Lange Rede, kurzer Sinn: Das hat uns jetzt fast eine Woche gekostet und ist der Grund dafür, dass wir die Auslieferung nun nicht diese Woche beginnen konnten.
Warum ich das erzähle: Nun, für die wartenden denke ich, ist es schon wichtig zu sehen, dass wir es uns nicht einfach - trotz allem Druck - leicht machen (wie praktisch die meisten der anderen Hersteller wo das Controlling über die Bauteile bestimmt und alles nur billig sein muss) sondern wir für Euch das technisch beste und verfügbare (aber anbstrengende) realisieren, damit die Server eben nicht fünf Tage nach Ablauf der Gewährleistung defekt werden, sondern solange halten, wie man das technisch machen kann und wir schätzen das hier schon auf durchschnittlich 15 Jahre. Durchschnittlich in dieser Hinsicht bedeutet, es werden 60% durchaus vorher defekt werden und 40% erst danach.
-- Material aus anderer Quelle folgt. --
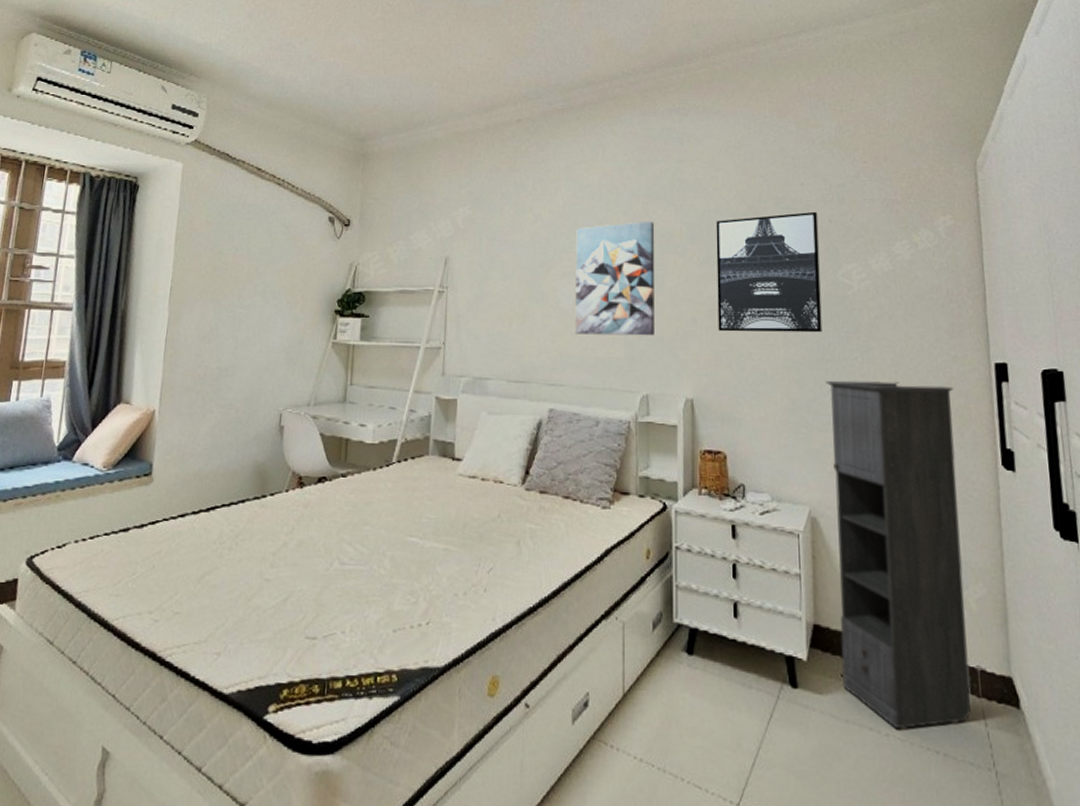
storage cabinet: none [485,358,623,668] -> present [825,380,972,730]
Und noch eine Sache am Rande. WIr bauen ZWEI Flash-Speicher in alle Server ein. Der zweite Flash ist für Backup und ist ebenfalls ein pSLC-Speicher mit hoher Zyklenfestigkeit und einer Endurance von 10 Jahren (Datenspeicherung ohne Strom)! Es ist ein deutsches Markenfabrikat (Flash von Tosiba) und kostet das zehnfache von normalen Micro-SD-Karten und ist in Stückzahlen auch nich schwer erhältlich.
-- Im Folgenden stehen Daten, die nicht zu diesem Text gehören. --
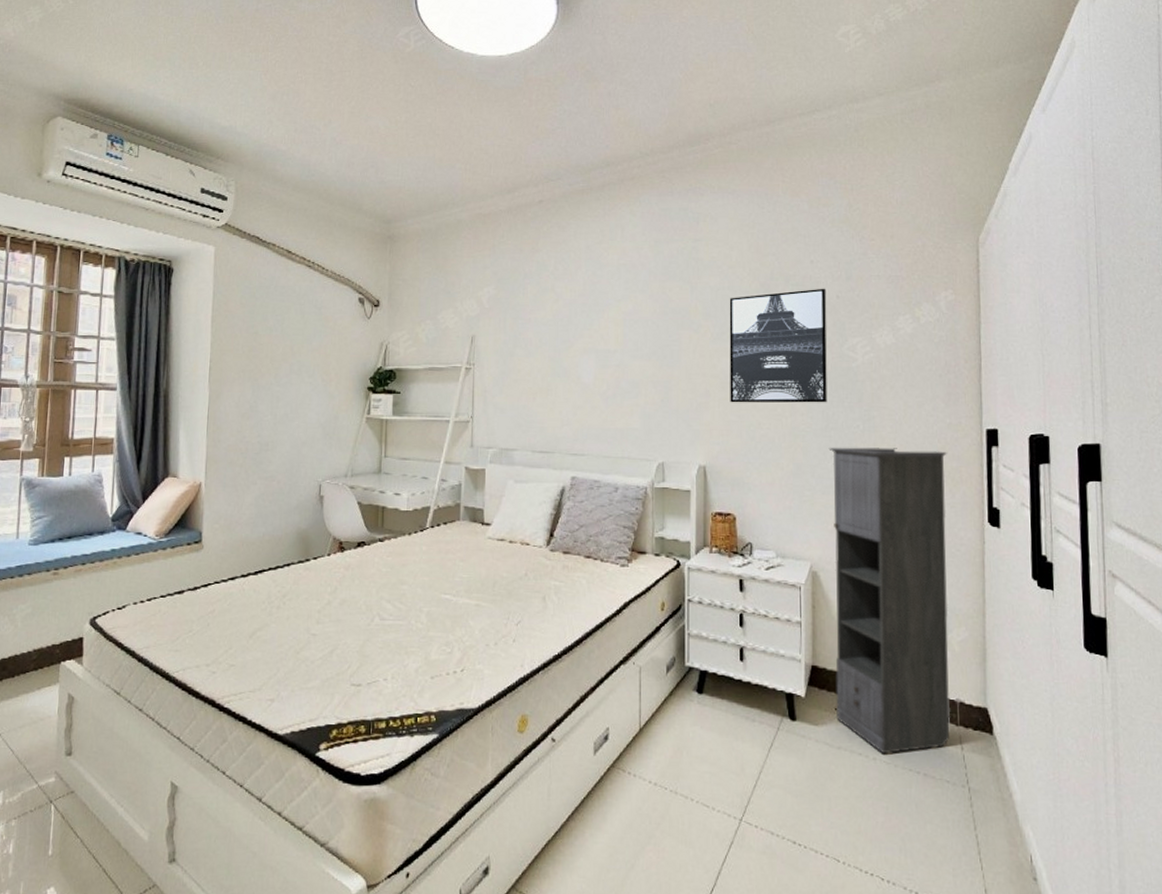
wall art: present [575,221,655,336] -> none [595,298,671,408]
Ich würde mich freuen, wenn Ihr - in Diskussionen mit Freunden - auch auf die besonders wertige HW hinweist und die vielen kleinen, aber wichtigen Details, an die hier gedacht wurde. Und die sehr großzügige und teure Ausstattung mit hochwertigen und doppelten Flash-Speichern gehört dazu. Das ist eines der vielen Alleinstellungsmerkmale. Bitte teilt diese Info auch.
Für die auf den Server wartenden: Bitte verzeiht uns diese Woche der abermaligen Verzögerung. Dafür dass der (nicht wechselbare) Speicher die zehnfache Zeit halten wird, dürfte es das Wert gewesen sein.